James-Quigley commented 3 days ago

I'm also happy to share some extra evidence privately. But I was able to:

The log volume shows a massive drop off in requests right as the rollout happens (which I would expect). However, a small tail of requests continues to the old pods, despite the fact that they don't exist (or at least aren't used by the app in question anymore)

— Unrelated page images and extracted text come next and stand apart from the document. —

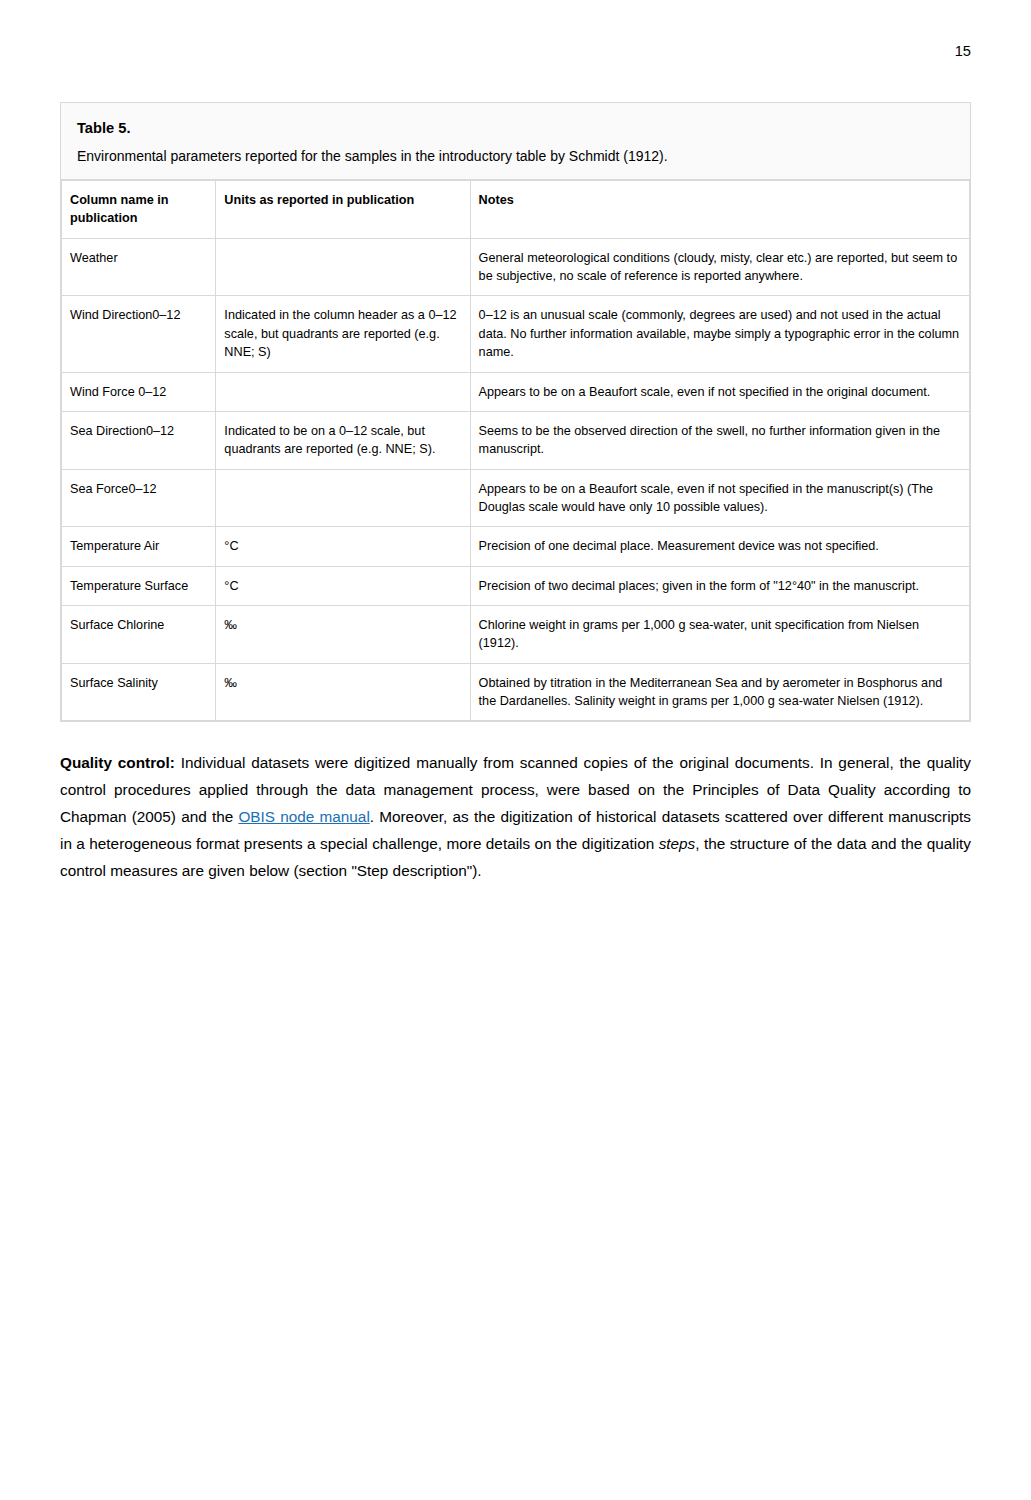15
Table 5. Environmental parameters reported for the samples in the introductory table by Schmidt (1912).
| Column name in publication | Units as reported in publication | Notes |
| --- | --- | --- |
| Weather | | General meteorological conditions (cloudy, misty, clear etc.) are reported, but seem to be subjective, no scale of reference is reported anywhere. |
| Wind Direction0–12 | Indicated in the column header as a 0–12 scale, but quadrants are reported (e.g. NNE; S) | 0–12 is an unusual scale (commonly, degrees are used) and not used in the actual data. No further information available, maybe simply a typographic error in the column name. |
| Wind Force 0–12 | | Appears to be on a Beaufort scale, even if not specified in the original document. |
| Sea Direction0–12 | Indicated to be on a 0–12 scale, but quadrants are reported (e.g. NNE; S). | Seems to be the observed direction of the swell, no further information given in the manuscript. |
| Sea Force0–12 | | Appears to be on a Beaufort scale, even if not specified in the manuscript(s) (The Douglas scale would have only 10 possible values). |
| Temperature Air | °C | Precision of one decimal place. Measurement device was not specified. |
| Temperature Surface | °C | Precision of two decimal places; given in the form of "12°40" in the manuscript. |
| Surface Chlorine | ‰ | Chlorine weight in grams per 1,000 g sea-water, unit specification from Nielsen (1912). |
| Surface Salinity | ‰ | Obtained by titration in the Mediterranean Sea and by aerometer in Bosphorus and the Dardanelles. Salinity weight in grams per 1,000 g sea-water Nielsen (1912). |
Quality control: Individual datasets were digitized manually from scanned copies of the original documents. In general, the quality control procedures applied through the data management process, were based on the Principles of Data Quality according to Chapman (2005) and the OBIS node manual. Moreover, as the digitization of historical datasets scattered over different manuscripts in a heterogeneous format presents a special challenge, more details on the digitization steps, the structure of the data and the quality control measures are given below (section "Step description").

longwuyuan commented 3 days ago

/remove-kind bug /triage needs-information

I think that the user her https://github.com/kubernetes/ingress-nginx/issues/11508 also reports the same behavior..

While we wait for other comments and maybe some expert opinion, I made an assumption that in a multi-replica use-case, the routing and loadbalancing of traffic will be the same regardless of the backend-protocol from controller to backend being gRPC or HTTP. Let me know if my assumption is wrong. It will take me too long to dive into the code and ascertain this.

So I tested with a 5 replica deployment using image nginx:alpine and generating at least 1 new connection per second with multiple sessions, to that deployment's HTTP backend-protocol ingress.

I could not reproduce the problem indicated in these 2 issues. I did see a transition related response code though.

So I am inclined to think that off-beat connection requesting client needs to handle the transitions better. It seems like such client have a myopic view that neither they use affinity/persistence nor do they accommodate the transition related events like graceful-drain of connections and route to another backend pod.

In any case, it will help a lot to get a step-by-step guide to reproduce the problem.